Бабушка оглянула местность: впереди за горою виднелись кресты курских церквей, а влеве плыла сонная Тускарь, и правый берег ее, заросший мелкою ивой, тонул в редком молочном тумане.
— Никого не вижу, — проговорила, приставляя к глазу лорнетку, княгиня.
— Извольте смотреть… две ракиты… за ракитами куст, за кустом тихая заводь, и стоит цапля.
— Цаплю вижу.
— Против нее, на земле, сидит человек.
— Это
— Это Мефодий Мироныч!
— О, как он мне дорог в эту минуту! — воскликнула бабушка
— Да; это сам он и есть, — подтвердил Дон-Кихот, — он сюда ходит читать.
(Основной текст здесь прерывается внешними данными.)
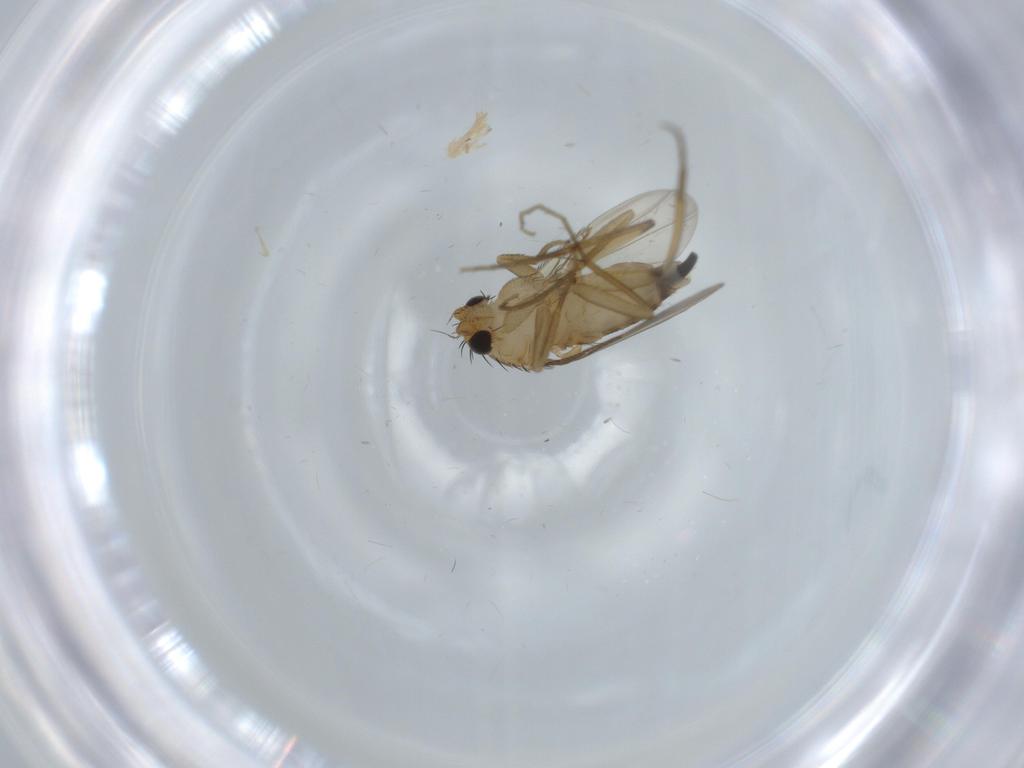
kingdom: Animalia
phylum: Arthropoda
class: Insecta
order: Diptera
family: Phoridae
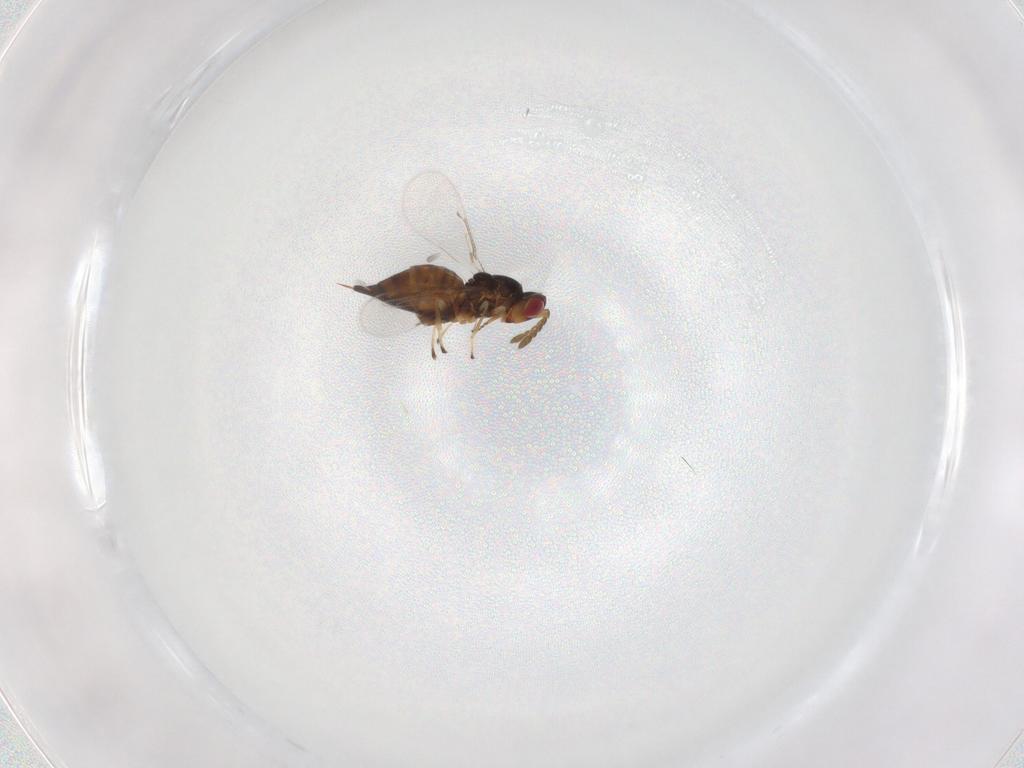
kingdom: Animalia
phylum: Arthropoda
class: Insecta
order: Hymenoptera
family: Eulophidae
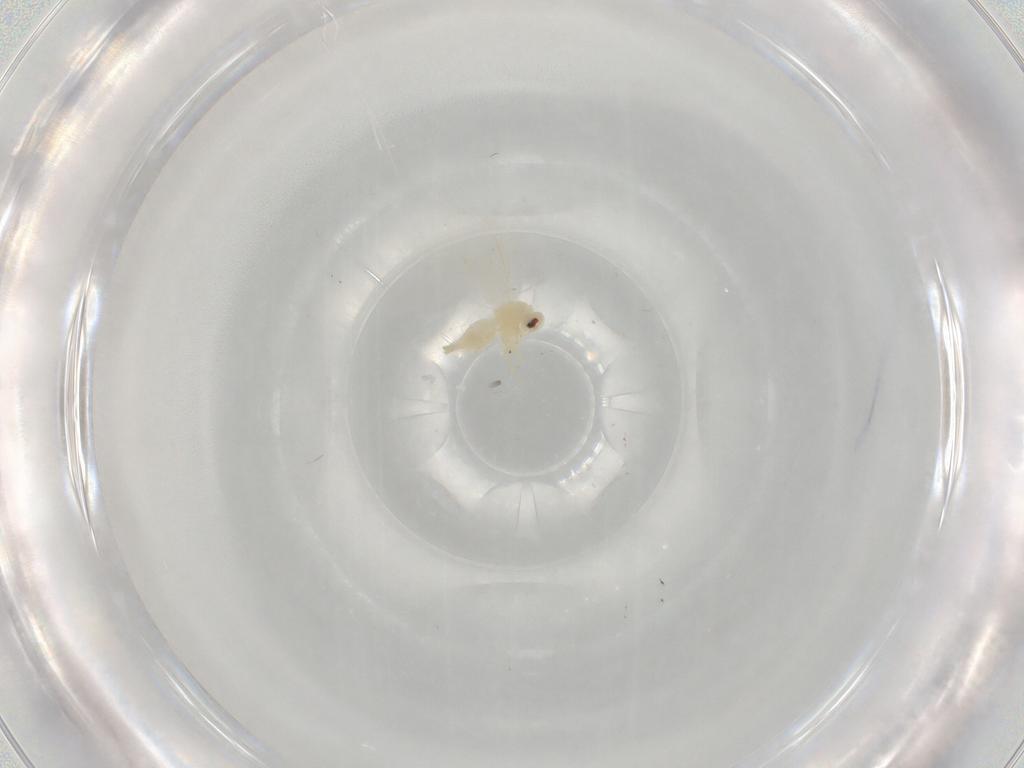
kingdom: Animalia
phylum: Arthropoda
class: Insecta
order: Hemiptera
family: Aleyrodidae
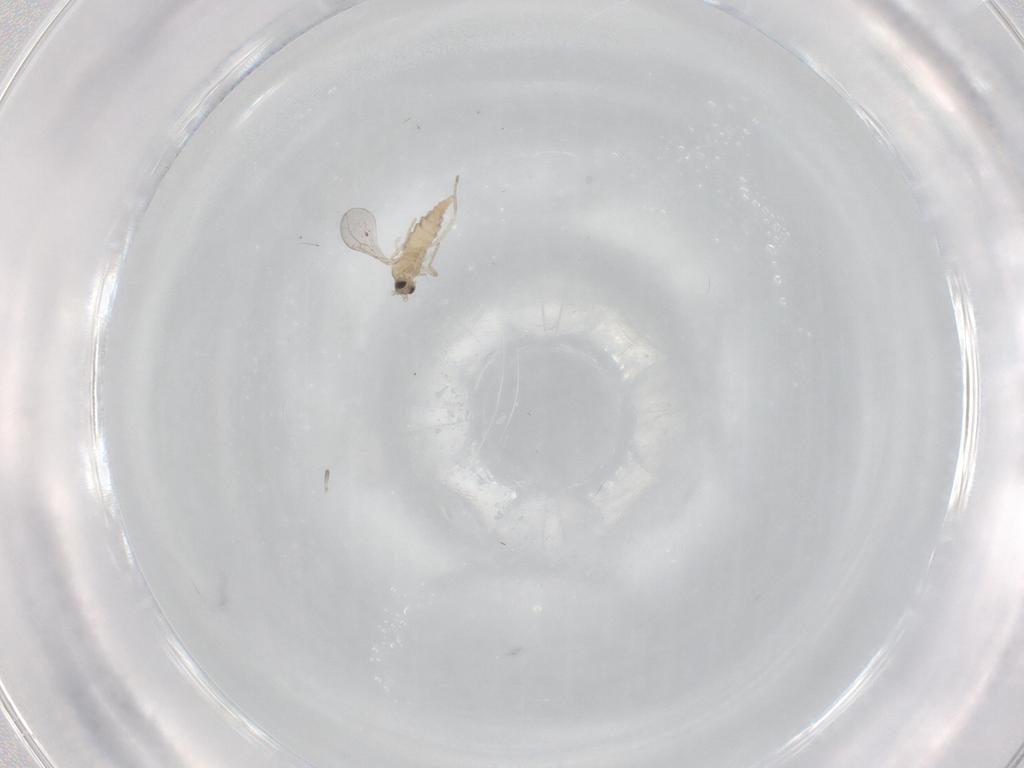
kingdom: Animalia
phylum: Arthropoda
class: Insecta
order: Diptera
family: Cecidomyiidae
А я вам про него забыл сказать: я открыл, что он хорошего рода, я читал рукопись: житие святой боярыни Ульяны Ольшанской*,— Червевы их рода…
— Ах, оставь ты мне теперь про все роды… Патрикей, нет ли здесь лодки, чтоб к нему переехать?
— Вон дощаник под берегом: худой, чай, только.
— Все равно какой он: Тускарь не море, — ответила бабушка и, толкнув ногой дверцу, легко спрыгнула из кареты.
Через минуту ветхий дощаник, на котором стояли княгиня, ее оба сына, Дон-Кихот и Gigot, тяжело зашуршал плоским дном по траве и, сдвинувшись дальше, тихо поплыл по тихой и мутной воде сонной Тускари.
С половины реки серая фигура обозначилась яснее: теперь и близорукому было видно, что это сидел человек, а на коленях его лежала книга, которую он читал с таким вниманием, что не слыхал, как поднявшаяся при приближении дощаника цапля пролетела почти над самою его головою.
Лодка пристала у берега, — бабушка стала выходить.
— Смотрите ему прежде всего в глаза, — шептал ей Рогожин, — удивительные глаза… чисты, точно сейчас снегом вытерты.
— Хорошо, — отвечала княгиня и, велев всем остаться у лодки, пошла одна к Червеву.
Червев был пожилой человек простонародного русского типа: большой, сильный и крепкого сложения, но с очень благопристойными, как тогда говорили о Сперанском, — «врожденными манерами». Он действительно имел чистые, «точно снегом вытертые глаза» и мягкий голос, в котором звучали чистота и прямодушие.
Когда близ него раздались шаги подходивших, он поднял лицо от книги и, всмотрясь в приближающуюся к нему княгиню, привстал и сказал:
— Княгиня Протозанова?
— Я, — отвечала бабушка.
— Вы меня узнали?
— Да.
— Почему?
— Не знаю.
— Ну, будем знакомы и…
Княгиня, оживляясь, добавила:
— И постараемся быть друзьями.
Она сжала руки Червева, и тот отвечал ей пожатием, но не сказал ей ни слова.
Она это заметила и осудила себя за то, что была слишком скора и поспешна.
— Я вас буду просить: сядьте в мой экипаж и доедем до Курска.
— Я предпочитаю ходить пешком, — ответил с улыбкой Червев. — Я пойду полем, и пока вы доедете — я уже буду там.
Княгиня не настаивала и опять переправилась через Тускарь; села в дормез и поехала к Курску.